Collected data:
::::::

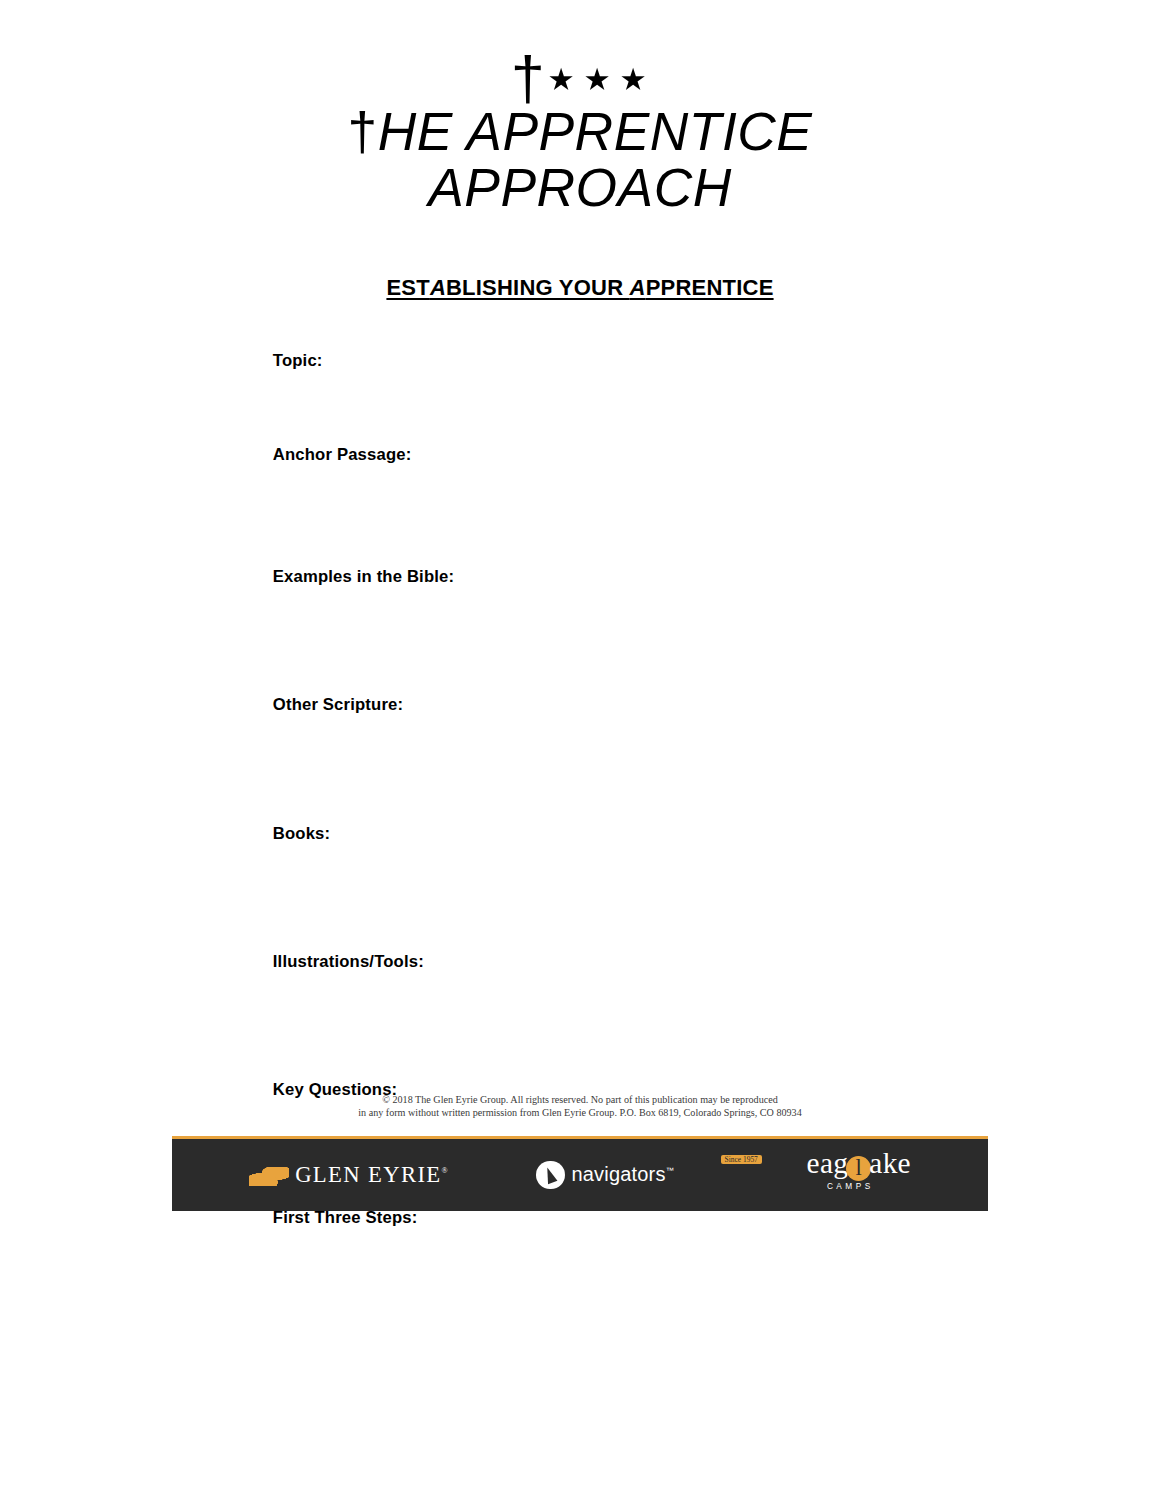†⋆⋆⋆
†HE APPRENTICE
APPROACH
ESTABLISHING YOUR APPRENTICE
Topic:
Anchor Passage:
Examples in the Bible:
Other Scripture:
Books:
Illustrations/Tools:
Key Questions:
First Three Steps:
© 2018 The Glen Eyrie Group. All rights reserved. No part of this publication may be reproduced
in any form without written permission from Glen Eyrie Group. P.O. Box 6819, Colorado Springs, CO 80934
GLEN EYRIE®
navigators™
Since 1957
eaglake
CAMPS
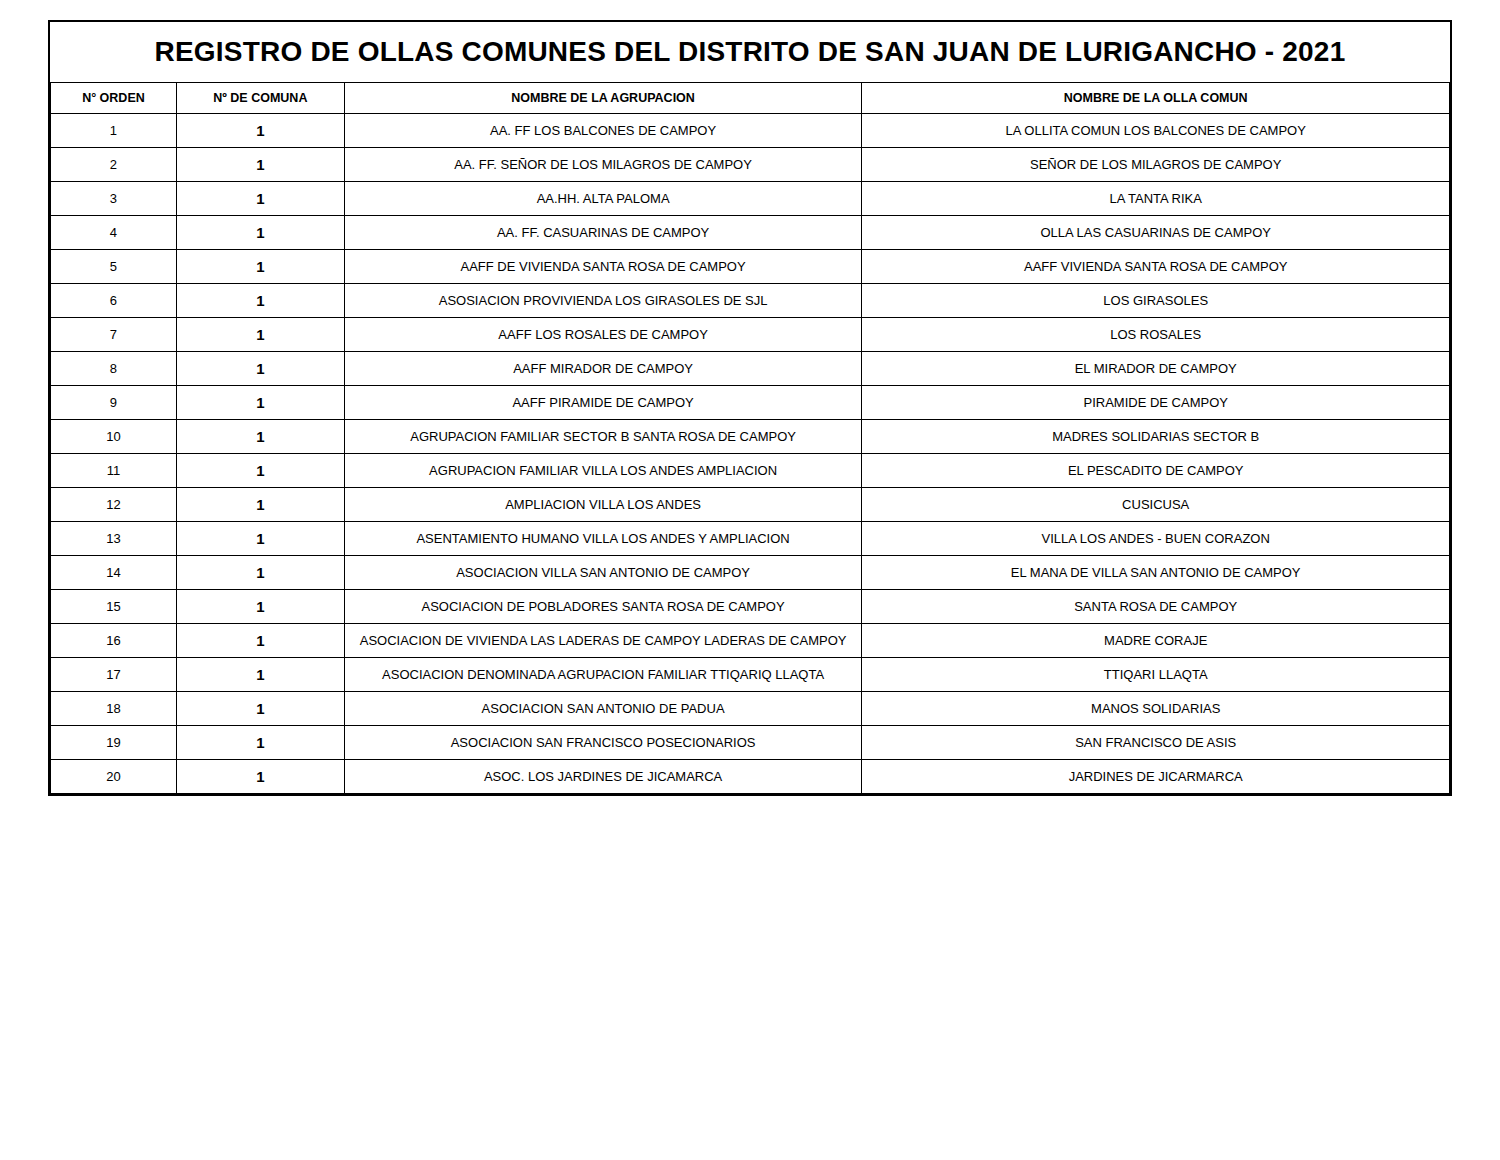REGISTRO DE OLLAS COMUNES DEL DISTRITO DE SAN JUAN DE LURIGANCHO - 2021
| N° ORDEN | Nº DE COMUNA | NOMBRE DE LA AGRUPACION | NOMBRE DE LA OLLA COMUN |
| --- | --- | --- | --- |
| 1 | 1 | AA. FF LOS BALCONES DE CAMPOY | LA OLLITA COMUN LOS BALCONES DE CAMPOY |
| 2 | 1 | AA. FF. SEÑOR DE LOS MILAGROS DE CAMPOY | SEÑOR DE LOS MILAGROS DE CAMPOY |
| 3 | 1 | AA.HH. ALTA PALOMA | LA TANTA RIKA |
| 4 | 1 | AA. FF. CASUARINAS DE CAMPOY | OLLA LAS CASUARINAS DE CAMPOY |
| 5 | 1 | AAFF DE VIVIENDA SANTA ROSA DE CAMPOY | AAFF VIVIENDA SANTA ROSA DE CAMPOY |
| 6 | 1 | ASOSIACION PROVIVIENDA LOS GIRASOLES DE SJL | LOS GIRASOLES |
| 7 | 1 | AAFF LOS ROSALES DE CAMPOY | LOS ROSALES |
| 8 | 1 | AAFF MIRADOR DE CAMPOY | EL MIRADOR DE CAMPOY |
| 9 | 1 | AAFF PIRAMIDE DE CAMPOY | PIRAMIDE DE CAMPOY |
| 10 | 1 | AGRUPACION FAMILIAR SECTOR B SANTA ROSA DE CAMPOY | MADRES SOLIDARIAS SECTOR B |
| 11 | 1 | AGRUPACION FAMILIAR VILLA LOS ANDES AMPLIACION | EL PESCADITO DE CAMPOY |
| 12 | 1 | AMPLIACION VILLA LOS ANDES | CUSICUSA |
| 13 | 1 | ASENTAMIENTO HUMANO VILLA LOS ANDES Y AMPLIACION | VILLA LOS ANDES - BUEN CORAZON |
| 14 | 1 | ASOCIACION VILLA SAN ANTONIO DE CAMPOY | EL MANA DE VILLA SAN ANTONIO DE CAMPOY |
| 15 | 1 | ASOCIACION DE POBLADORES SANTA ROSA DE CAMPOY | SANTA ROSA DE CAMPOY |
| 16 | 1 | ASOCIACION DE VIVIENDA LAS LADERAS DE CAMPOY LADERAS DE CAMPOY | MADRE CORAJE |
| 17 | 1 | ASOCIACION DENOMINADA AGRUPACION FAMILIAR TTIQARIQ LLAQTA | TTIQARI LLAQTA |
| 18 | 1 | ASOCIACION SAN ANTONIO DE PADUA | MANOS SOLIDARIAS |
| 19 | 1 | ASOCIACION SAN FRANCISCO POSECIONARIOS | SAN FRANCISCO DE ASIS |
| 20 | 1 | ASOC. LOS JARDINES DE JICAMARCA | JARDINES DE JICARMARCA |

::::::

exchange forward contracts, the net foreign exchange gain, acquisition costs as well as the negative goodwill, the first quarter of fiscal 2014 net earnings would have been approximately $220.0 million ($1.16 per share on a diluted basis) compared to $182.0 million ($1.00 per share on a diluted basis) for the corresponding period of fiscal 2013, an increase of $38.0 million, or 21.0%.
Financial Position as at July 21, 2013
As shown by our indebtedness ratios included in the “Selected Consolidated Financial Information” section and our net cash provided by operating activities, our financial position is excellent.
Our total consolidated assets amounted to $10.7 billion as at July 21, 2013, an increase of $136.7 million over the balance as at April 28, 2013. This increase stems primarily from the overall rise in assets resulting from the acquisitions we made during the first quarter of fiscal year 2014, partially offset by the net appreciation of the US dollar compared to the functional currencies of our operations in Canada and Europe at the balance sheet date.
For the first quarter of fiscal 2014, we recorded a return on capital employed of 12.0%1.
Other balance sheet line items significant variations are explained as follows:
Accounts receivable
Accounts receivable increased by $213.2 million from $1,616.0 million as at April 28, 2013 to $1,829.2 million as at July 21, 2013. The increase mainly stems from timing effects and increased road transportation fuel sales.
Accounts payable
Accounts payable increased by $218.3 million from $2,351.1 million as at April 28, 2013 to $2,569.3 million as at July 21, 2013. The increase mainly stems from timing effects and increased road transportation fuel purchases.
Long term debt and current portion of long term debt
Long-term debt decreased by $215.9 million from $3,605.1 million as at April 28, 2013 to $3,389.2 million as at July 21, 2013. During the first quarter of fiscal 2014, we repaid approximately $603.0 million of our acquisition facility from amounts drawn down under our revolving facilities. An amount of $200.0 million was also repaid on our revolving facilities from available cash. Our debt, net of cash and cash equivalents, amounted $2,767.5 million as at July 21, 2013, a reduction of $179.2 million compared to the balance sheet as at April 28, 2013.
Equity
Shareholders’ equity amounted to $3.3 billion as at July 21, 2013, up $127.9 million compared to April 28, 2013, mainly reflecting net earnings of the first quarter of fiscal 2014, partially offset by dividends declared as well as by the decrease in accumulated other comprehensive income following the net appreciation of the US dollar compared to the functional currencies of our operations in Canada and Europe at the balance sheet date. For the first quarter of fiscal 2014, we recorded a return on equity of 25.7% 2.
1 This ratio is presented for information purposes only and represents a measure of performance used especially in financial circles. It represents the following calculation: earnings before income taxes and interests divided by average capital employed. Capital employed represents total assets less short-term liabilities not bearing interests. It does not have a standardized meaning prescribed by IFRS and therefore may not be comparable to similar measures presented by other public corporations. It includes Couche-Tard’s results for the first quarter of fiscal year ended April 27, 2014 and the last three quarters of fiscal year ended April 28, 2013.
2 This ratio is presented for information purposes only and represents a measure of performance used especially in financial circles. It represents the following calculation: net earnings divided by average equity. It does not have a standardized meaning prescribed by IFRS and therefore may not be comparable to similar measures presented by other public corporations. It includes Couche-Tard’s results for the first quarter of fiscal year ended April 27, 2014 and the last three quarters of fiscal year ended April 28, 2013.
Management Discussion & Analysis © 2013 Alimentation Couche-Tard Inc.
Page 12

::::::

[Instructions to follow]
Work out how many lines in the entries contain "corporations" and give that number alone.

[Completed task]
2